I had my basement stone foundation done this past fall, 40' x 30' x 5' wall , 2" thick and it run me CDN $2000.   It is Great for drafting and moisture.  I am considering it for my insert/tv room and almost think it may be to efficient.  I would think you , if experienced, could re-insulate 
with f/g and vapour barrier DIY, for half the price.  Sprayfoam = leave it to the Pros.


----------



## Vic99 (Mar 7, 2009)

Thanks for all the input.  I have scheduled an energy audit for later this month.  I'm hoping I'll be able to contract someone to do it.


----------



## DBoon (May 3, 2009)

Hi Vic99,

I've had pros come in and do Icynene (open-cell) for my walk-out basement remodel and an oil-based foam (closed-cell) for my above grade basement walls.  I'm happy with both installations.  The closed-cell has a higher R-value per inch.  In the walk-out basement remodel, I added another 2" of wall thickness before I sprayed so that I had 5"+ of insulation - it needs minimal heat in the winter now, and stays cool in the summer.  

I'm going to be renovating a den with an outside wall (120 square feet of insulation area).  This is too small an area for a pro to come in an spray, so I'm looking at some of the spray foam kits for homeowners.  Do you or anyone else now have experience with any of these kits?  They pretty much look all the same to me.
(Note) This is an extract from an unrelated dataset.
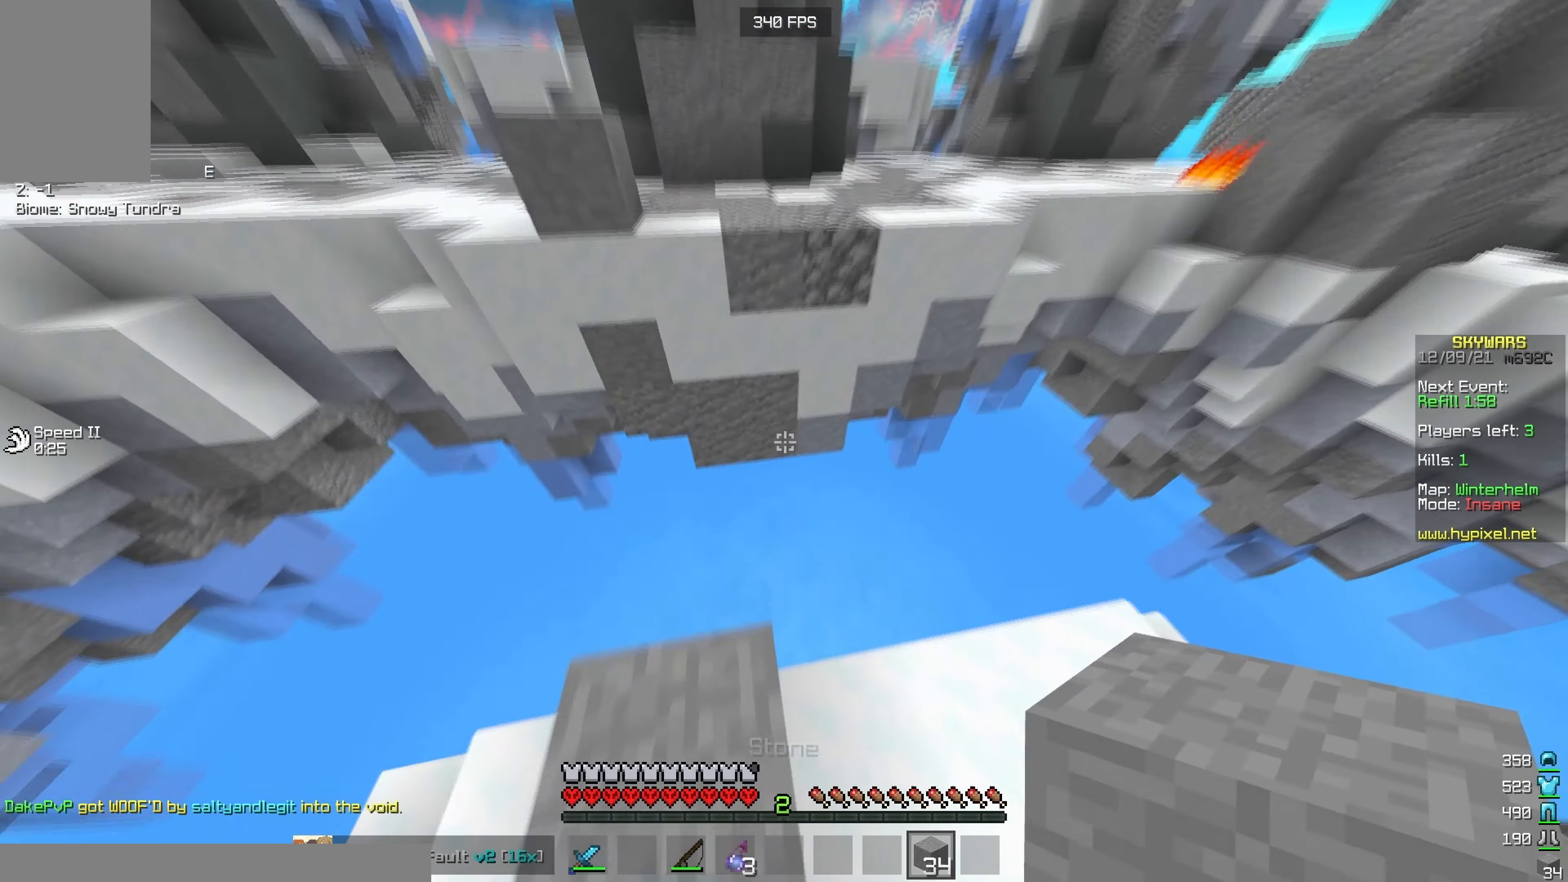
{"keys": ["w"], "mouse": ["right"], "events": [[300, "mouse_right", "down"]]}
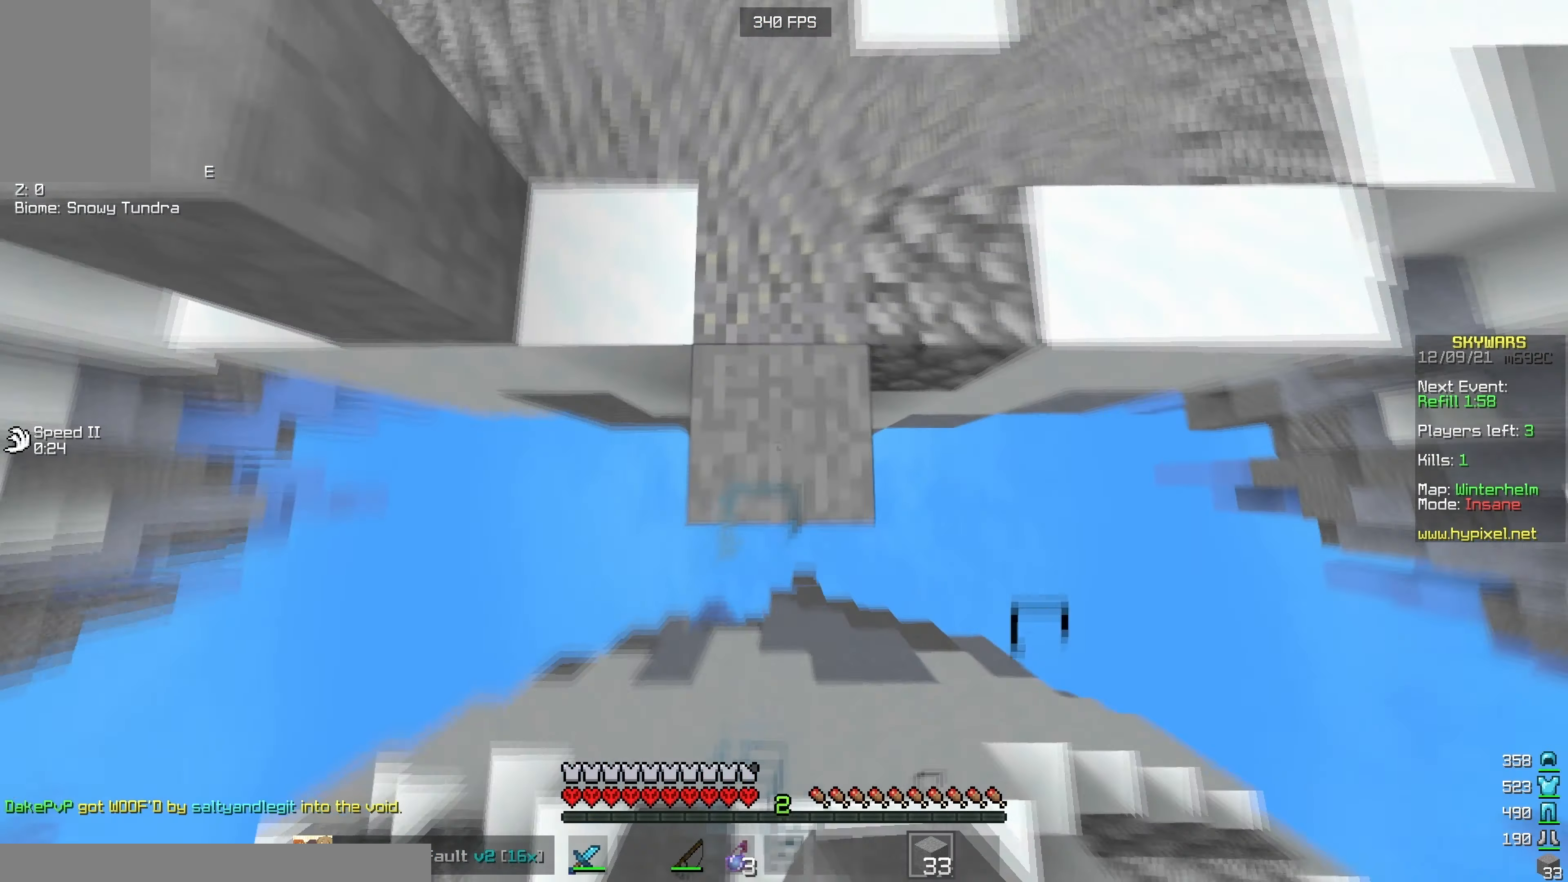
{"keys": ["w"], "mouse": [], "events": [[33, "mouse_right", "up"], [283, "d", "down"], [433, "d", "up"]]}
I've looked at Tiger Foam, Foam It Green, and Versi-Foam.


----------



## redhotz (May 3, 2009)

I used Tiger Foam, the 600 sq. ft. system. It consist of 2 ( what looks like 20# propane  tanks) to do part of my house, outside walls. It was easy to install, just had to work fast. I liked it and reccomend it. They have a smaller system, I think is covers 180 sq. feet. It seemed the best in price and quality.


----------



## Zzyk (May 4, 2009)

I was just quotes $2.70 sq ft for 3 inches of foam or $.90 per sq ft per inch.  Seems the DIY kits I've seen cost more and I'd have to do it myself...
Either way I like the idea as we have a very old very drafty house and sealing the gaps is crucial.


----------



## d.n.f. (May 4, 2009)

Come to my small town neck of the woods and get 5.50 a square foot!  
Two installers and both are in the same ball park.

I don't think I can afford it and will be installing pink in the garage ceiling.


----------



## redhotz (May 4, 2009)

I got quoted $3800.00 to do part of my house. I did it myself for $700.00, took me about 1 1/2 hours. But, that was at the time I resided my house, I didn't have to worry about patching holes.


----------



## flyingcow (May 4, 2009)

If we can get Tom of Maine to chime in here, he'll have some thoughts. but I've heard him mention take solid sheets and cut to fit. A lot of work but its something you can do yourself and save money. Where the foam doesn't fit tight, spray the cracks w/foam. I know his business used to deal in foam that was at least 3 inches thick. I bought some, damn reasonable price. One of the many things I'd do over if I had to build again is not use F/G.


----------



## RIDGERUNNER30 (May 20, 2009)

I was watching diy channel the other night, and they where usung the foam, they said it costed about 4 dolars sq foot, if you got the money go for it, sounds like it the best stuff to get


----------



## Later (May 20, 2009)

With the blue board in place, I'd go with FG and a good poly vapor/infiltration barrier. Most heat loss it through the roof anyways.


----------



## d.n.f. (May 20, 2009)

I priced out that Tiger foam and it is almost as expensive as the pro guy.  If I want to match the r- value I was quoted it would cost more.  Granted we pay more for Tiger foam up here in Canada but it is the bloody shipping that kills it.  Outrageous shipping costs.

I was thinking of spraying 1" on the garage ceiling (living space above) and ductwork to seal everything up.  Could I then use Fiberglass bats below?  I would then have two vapour barriers though.  The six mil poly for the glass and the foam acts as a vapour barrier by itself.  Not sure that would work?


----------



## mn_jon (Jul 10, 2009)

we had the exterior 2X6 walls filled with closed cell eurythane foam.  I don't know what the R value is (>30 i think) but it sure is warm when it hits -80.  It doesnt settle over time and as mentioned before, it provides the vapor barrier.  It was expensive and we were looking at it from the standpoint of saving $$$ on heating.  Well I had a Kozyheat fireplace put in too, and now I don't think I'll be spending much on heat regardless of the insulation.  You have to look at it both ways I guess.  They spray foamed a 2200 square foot home with attached 2 car garage in less than a day.  It goes on very fast and you do need to keep moving.



Jon


----------